SOURCE DOCUMENT Block Start

Donald Trump says that he will accept the November 8th Presidential Election results “if I win.” He are 10 more things he says he’ll do if he’s victorious:

  1. Use Air Force One as a “pussy trap.” Remove all video cameras and recording devices.
  2. Place Ivanka, Don Jr. and Eric on the Supreme Court. Find Tiffany a spot on judges panel for Dancing With The Stars.
  3. Bomb the shit out of that guy in Scotland who wouldn’t sell me his land for the Aberdeen golf course.
  4. Make foreign leaders kiss the Presidential Ring (Note to self: Commission Van Cleef & Arpels to design Presidential Ring).
  5. Cover the White House in shiny gold leaf, charge $150,000 for a one-night stay in the Lincoln bedroom.
  6. Establish income tax amnesty program on first day of presidency. Pardon myself. Revoke program on second day of presidency.

SOURCE DOCUMENT Block End
SOURCE MATERIAL Block Start

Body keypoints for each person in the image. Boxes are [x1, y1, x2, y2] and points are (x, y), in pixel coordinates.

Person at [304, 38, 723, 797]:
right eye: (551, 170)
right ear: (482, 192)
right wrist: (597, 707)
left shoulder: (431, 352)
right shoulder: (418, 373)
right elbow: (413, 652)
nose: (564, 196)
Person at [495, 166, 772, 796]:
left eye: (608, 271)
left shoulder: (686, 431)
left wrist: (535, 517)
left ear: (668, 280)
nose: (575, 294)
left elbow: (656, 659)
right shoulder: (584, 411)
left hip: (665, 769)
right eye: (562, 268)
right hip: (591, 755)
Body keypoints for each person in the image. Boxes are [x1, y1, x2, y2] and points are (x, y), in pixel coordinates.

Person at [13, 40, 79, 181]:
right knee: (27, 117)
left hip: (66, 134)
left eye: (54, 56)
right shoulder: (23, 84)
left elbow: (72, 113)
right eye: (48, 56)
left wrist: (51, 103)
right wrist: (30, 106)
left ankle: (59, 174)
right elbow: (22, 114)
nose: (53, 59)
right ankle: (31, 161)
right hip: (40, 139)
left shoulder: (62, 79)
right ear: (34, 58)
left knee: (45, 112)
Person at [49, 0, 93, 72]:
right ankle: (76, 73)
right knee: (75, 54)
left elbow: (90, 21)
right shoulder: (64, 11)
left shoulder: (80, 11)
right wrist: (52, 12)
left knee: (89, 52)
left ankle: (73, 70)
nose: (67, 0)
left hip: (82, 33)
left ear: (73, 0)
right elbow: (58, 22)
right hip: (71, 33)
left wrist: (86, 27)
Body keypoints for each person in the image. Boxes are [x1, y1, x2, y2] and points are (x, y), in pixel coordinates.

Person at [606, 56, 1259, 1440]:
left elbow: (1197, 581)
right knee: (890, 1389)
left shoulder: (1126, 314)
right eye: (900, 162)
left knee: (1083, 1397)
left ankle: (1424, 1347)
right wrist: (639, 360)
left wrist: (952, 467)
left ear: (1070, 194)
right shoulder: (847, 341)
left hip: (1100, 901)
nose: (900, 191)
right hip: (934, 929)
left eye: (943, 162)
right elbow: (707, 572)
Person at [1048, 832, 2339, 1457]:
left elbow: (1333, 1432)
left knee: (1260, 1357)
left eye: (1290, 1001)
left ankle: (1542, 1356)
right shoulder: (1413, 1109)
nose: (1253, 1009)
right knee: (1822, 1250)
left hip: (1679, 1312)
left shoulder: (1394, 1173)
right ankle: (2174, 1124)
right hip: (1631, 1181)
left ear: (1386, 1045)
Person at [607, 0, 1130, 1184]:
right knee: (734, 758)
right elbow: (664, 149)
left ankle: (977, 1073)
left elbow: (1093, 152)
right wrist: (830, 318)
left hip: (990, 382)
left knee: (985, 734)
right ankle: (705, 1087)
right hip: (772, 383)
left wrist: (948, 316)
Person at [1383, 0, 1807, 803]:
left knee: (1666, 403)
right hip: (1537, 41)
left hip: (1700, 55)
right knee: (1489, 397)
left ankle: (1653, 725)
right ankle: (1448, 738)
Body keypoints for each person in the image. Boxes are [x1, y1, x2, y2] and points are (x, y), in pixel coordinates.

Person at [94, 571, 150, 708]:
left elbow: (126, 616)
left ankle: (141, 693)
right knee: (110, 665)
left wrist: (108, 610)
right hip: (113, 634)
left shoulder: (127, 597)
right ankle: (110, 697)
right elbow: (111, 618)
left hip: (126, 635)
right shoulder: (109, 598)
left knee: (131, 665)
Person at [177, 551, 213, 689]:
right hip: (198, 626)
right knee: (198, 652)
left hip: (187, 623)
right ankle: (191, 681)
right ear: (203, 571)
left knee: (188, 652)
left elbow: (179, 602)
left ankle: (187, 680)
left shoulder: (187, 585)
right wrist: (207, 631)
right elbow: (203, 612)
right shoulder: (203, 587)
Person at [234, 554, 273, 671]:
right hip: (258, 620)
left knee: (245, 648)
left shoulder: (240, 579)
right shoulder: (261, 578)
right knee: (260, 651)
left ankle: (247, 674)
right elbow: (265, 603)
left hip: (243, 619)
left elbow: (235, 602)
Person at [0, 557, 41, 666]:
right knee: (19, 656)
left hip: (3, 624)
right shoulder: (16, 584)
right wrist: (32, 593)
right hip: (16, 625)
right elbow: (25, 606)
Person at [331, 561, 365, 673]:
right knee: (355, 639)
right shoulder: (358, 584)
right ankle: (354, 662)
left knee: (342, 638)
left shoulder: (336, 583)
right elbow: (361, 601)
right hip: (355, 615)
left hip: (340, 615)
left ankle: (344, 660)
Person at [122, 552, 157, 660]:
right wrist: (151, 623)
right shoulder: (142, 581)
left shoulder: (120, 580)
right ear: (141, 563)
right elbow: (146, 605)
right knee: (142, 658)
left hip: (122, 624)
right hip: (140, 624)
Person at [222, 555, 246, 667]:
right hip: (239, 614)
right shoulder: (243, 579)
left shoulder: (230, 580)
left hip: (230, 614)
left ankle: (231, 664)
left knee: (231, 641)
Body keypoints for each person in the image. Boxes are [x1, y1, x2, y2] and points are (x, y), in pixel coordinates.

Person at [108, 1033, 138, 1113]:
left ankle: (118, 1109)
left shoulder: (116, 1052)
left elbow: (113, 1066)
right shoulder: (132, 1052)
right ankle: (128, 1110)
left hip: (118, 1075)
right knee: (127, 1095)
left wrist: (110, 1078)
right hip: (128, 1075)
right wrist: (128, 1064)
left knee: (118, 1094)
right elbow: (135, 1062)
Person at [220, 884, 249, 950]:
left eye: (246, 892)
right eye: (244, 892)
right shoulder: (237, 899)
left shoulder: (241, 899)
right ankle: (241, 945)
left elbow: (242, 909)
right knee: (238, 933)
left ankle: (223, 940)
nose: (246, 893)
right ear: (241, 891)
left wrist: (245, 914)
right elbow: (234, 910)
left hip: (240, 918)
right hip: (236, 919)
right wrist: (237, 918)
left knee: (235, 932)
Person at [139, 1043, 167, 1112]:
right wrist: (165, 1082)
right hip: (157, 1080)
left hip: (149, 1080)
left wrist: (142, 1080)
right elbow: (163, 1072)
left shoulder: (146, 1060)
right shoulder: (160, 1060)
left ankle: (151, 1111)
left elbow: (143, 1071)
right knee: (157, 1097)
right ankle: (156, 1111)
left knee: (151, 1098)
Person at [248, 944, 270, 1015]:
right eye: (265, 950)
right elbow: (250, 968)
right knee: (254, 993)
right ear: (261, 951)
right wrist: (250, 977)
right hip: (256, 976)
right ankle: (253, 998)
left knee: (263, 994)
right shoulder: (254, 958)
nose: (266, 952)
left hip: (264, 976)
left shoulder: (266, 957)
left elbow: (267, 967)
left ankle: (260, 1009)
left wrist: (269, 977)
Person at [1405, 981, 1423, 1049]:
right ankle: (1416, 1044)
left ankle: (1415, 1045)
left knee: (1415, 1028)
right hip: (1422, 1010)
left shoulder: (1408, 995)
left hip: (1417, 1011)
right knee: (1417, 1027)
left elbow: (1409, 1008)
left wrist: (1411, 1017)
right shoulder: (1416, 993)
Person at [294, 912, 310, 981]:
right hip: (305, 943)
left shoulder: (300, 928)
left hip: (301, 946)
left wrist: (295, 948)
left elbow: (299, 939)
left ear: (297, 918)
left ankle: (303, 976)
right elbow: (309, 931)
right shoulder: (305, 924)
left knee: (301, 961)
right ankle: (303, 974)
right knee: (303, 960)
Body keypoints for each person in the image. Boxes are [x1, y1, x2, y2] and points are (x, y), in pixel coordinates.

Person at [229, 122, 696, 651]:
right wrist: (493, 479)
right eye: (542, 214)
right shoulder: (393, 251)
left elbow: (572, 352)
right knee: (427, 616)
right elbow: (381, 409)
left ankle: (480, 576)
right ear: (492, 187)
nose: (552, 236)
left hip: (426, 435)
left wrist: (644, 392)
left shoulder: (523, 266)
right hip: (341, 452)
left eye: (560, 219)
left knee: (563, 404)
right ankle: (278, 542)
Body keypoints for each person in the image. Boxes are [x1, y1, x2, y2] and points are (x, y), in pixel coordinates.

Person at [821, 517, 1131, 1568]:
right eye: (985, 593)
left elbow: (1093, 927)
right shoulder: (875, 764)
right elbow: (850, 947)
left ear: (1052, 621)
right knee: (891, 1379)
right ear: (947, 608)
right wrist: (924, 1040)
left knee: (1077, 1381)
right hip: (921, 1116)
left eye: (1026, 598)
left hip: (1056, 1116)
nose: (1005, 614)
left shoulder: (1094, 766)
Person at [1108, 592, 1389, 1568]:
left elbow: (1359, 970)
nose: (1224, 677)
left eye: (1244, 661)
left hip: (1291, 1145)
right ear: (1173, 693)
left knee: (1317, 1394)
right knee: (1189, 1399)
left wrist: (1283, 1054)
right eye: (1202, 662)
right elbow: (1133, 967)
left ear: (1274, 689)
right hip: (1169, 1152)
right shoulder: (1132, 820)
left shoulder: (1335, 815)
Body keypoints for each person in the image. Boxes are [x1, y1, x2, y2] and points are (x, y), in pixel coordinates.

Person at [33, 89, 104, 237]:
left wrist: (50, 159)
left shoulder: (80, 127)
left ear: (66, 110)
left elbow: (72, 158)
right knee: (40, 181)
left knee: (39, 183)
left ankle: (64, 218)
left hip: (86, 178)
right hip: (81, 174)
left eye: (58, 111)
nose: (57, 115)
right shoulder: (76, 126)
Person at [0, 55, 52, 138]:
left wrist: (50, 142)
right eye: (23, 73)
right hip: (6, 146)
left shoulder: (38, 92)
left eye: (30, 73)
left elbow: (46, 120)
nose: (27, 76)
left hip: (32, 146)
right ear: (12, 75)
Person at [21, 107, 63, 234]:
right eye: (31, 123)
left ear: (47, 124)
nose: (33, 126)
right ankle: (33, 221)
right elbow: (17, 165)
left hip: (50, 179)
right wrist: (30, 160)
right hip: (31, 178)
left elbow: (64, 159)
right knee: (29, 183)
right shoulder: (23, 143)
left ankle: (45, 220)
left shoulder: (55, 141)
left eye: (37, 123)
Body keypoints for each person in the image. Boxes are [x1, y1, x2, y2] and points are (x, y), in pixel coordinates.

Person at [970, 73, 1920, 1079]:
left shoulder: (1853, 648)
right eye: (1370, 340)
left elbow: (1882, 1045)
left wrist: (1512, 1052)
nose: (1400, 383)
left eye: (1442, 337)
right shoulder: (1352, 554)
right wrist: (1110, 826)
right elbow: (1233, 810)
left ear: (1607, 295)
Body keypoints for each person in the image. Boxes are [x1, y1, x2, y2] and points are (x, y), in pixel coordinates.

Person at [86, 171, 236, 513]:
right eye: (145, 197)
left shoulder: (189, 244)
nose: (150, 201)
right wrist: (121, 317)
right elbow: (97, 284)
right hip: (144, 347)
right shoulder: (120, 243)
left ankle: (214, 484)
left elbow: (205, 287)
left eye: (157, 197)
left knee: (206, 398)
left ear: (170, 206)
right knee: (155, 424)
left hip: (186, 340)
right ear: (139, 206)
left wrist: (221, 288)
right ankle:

SOURCE MATERIAL Block End

▶ TASK REQUIREMENTS
1. Using the list about Donald Trump, say whether each statement agrees with it. Answer yes or no, and quote the words that decide it.
(a) Ivanka, Don Jr. and Eric would be placed on the Supreme Court.
(b) A one-night stay in the Lincoln bedroom would cost $100,000.
(c) The income tax amnesty program would be revoked on the second day of the presidency.
2. Extend the list about Donald Trump from where it stops.
The data has nothing to do with the list about Donald Trump.

▶ EXPECTED RESPONSES
1.
(a) Yes: "Place Ivanka, Don Jr. and Eric on the Supreme Court."
(b) No: "charge $150,000 for a one-night stay in the Lincoln bedroom."
(c) Yes: "Revoke program on second day of presidency."

2.
  7. Institute “jus primae noctis” rights, allowing me to sleep with any woman in America on her wedding night.
  8. Use Guantanamo to lock up Bill and Hillary. Chelsea, too, if she gets out of line (such nasty people).
  9. Force Congress to pass $10 million spending bill for Barron’s future psychiatric services (that overindulged little brat is going to need it).
  10. Bring in KGB buddies to replace Secret Service. Pay them in depressed rubles.

BONUS MUST DO: Push that button at least once while I’m president!